Takahashi Eri, Isonishi Seiji, Suzuki Michiko, Ogura Asako, Kunito Shiro, Hirama Masanori, Shoji Hirokazu, Ochiai Kazuhiko, Tanaka Tadao
Department of Obstetrics and Gynecology, Jikei University Aoto Hospital, Tokyo, Japan.
J Obstet Gynaecol Res. 2008 Aug;34(4 Pt 2):763-6. doi: 10.1111/j.1447-0756.2008.00922.x.
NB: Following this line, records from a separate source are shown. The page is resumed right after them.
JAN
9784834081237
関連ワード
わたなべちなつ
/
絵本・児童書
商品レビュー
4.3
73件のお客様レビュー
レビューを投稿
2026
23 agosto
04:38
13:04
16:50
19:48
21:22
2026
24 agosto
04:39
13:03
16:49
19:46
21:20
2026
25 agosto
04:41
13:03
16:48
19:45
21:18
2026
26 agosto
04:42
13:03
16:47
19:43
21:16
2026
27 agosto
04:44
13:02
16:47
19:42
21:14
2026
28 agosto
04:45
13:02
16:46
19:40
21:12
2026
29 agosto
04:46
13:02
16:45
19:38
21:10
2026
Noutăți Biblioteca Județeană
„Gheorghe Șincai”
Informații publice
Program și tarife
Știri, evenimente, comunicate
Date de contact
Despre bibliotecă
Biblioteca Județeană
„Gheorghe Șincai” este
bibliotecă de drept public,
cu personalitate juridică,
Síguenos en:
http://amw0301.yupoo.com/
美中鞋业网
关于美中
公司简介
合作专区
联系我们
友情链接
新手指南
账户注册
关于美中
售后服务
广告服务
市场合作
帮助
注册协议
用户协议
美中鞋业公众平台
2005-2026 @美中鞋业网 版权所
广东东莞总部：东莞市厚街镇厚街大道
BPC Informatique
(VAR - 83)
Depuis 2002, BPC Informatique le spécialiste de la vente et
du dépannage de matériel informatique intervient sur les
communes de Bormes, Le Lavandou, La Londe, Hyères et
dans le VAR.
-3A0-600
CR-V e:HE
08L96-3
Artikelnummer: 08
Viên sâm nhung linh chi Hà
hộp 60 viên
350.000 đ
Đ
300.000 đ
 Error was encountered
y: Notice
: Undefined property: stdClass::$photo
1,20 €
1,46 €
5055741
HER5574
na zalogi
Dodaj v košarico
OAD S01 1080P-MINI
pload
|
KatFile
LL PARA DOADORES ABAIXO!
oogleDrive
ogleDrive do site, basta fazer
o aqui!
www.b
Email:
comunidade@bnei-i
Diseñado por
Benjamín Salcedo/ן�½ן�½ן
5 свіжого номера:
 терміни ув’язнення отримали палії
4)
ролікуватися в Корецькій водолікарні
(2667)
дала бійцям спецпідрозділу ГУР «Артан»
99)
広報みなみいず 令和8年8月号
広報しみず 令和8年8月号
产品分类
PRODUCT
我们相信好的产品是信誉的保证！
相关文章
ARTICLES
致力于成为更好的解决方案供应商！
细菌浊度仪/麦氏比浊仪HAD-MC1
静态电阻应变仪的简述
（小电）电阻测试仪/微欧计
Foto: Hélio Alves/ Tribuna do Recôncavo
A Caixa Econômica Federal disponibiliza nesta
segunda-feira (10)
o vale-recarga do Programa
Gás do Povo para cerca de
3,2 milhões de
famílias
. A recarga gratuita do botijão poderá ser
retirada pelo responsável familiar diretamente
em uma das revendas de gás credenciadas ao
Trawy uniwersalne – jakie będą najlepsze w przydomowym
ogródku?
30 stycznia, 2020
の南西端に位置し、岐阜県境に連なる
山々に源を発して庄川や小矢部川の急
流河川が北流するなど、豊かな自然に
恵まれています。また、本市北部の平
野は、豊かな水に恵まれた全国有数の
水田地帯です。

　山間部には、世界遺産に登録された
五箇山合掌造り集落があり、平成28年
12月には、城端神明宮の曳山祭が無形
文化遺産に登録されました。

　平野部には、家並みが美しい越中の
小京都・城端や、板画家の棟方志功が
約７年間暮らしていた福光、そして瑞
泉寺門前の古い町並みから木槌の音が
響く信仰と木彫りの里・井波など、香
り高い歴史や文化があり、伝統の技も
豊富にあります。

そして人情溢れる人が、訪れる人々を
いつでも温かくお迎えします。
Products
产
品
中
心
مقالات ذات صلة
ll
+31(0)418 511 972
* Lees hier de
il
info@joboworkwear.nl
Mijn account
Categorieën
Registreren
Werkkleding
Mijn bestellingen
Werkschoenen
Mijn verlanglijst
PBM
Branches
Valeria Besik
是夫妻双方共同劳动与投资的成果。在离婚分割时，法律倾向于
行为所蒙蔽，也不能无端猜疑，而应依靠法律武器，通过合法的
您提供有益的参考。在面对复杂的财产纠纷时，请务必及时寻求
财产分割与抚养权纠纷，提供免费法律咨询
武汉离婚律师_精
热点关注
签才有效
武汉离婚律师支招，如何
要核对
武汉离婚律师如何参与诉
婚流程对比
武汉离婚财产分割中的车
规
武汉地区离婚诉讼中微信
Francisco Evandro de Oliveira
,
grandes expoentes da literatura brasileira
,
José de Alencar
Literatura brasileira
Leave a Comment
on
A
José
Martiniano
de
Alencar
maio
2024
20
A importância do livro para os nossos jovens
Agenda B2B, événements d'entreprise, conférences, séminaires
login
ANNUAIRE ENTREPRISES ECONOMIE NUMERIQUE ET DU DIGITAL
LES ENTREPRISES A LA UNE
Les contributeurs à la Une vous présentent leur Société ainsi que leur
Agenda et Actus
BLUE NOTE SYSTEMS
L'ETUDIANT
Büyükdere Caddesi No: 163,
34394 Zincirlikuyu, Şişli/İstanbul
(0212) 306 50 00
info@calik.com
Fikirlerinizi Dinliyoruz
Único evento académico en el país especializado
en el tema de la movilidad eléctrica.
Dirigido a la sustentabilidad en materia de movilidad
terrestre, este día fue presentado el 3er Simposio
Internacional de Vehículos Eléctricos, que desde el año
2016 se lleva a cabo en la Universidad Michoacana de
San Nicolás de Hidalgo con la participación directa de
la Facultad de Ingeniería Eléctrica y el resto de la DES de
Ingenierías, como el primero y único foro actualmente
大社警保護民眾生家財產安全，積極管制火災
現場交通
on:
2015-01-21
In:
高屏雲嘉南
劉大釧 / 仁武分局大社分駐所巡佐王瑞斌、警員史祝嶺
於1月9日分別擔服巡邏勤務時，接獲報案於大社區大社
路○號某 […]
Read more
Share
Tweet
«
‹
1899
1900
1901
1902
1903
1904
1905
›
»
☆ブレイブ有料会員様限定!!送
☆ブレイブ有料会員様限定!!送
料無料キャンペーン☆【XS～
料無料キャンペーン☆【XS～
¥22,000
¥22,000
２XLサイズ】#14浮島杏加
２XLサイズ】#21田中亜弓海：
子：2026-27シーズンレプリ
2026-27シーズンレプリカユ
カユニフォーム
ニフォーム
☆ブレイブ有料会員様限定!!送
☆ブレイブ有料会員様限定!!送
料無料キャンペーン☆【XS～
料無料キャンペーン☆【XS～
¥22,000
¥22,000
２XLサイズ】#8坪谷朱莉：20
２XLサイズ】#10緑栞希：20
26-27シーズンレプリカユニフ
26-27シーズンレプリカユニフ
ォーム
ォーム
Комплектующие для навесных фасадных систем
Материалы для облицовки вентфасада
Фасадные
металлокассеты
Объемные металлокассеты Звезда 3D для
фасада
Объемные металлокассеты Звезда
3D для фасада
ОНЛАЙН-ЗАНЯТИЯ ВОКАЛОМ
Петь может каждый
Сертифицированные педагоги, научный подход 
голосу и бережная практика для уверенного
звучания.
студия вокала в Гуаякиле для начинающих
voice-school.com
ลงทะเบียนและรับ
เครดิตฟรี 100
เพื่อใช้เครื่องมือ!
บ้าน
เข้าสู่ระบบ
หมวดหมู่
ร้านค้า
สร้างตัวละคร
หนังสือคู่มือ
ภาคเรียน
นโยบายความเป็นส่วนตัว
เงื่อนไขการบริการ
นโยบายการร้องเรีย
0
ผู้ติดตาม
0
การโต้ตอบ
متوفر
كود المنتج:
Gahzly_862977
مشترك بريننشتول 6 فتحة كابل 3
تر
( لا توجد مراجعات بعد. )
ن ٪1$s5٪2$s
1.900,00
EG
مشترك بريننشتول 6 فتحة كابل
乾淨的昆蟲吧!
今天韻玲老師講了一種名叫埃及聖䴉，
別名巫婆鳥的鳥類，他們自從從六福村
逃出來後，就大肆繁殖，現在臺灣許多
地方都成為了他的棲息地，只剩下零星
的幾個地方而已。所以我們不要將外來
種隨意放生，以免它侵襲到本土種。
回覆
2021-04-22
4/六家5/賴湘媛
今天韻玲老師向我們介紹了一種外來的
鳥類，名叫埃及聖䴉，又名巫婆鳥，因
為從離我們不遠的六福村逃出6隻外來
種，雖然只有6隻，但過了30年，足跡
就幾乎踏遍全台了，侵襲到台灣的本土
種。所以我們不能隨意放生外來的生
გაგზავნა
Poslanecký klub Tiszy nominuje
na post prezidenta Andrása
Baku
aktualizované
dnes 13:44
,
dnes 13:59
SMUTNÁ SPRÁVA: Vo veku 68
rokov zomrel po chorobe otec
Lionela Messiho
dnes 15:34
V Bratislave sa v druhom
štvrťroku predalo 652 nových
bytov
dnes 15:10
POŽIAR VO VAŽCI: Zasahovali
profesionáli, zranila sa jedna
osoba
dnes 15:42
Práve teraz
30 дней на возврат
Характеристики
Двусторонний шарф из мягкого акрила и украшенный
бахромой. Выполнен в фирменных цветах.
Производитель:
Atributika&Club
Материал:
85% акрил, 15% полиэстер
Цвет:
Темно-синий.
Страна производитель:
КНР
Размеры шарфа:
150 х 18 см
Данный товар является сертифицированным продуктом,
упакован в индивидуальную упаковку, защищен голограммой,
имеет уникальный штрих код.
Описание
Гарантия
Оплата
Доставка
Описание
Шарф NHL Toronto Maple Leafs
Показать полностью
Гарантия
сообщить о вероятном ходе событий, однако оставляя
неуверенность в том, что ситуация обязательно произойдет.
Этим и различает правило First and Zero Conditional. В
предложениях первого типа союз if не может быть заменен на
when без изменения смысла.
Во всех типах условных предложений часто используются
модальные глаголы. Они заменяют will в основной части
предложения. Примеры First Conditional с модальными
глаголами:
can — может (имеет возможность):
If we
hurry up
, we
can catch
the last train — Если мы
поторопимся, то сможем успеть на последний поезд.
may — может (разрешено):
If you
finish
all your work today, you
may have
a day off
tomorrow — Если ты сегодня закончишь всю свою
Very few cases of postoperative decubitus have been reported. We report two cases of hip decubitus after myomectomy. Case 1 is a 32-year-old Japanese woman who underwent an uncomplicated myomectomy under the combination of general and epidural anesthesia. Twelve hours after surgery, a palpable soft tissue mass developed in the sacral region. On day 3, the soft tissue mass had disappeared and the patient was discharged on day 8. Case 2 is a 33-year-old woman. Under a combination of spinal and epidural anesthesia, a myomectomy was carried out. On day 1 after surgery, a hard mass with redness was detected. On day 8, decubitus improved and she was discharged. We evaluated the temporal changes in anesthetic level in four independent cases. Eighteen hours after surgery, the anesthetic effect still continued below the L2 level. We conclude that the extended effect of epidural anesthesia might be one of the mechanisms causing postoperative decubitus.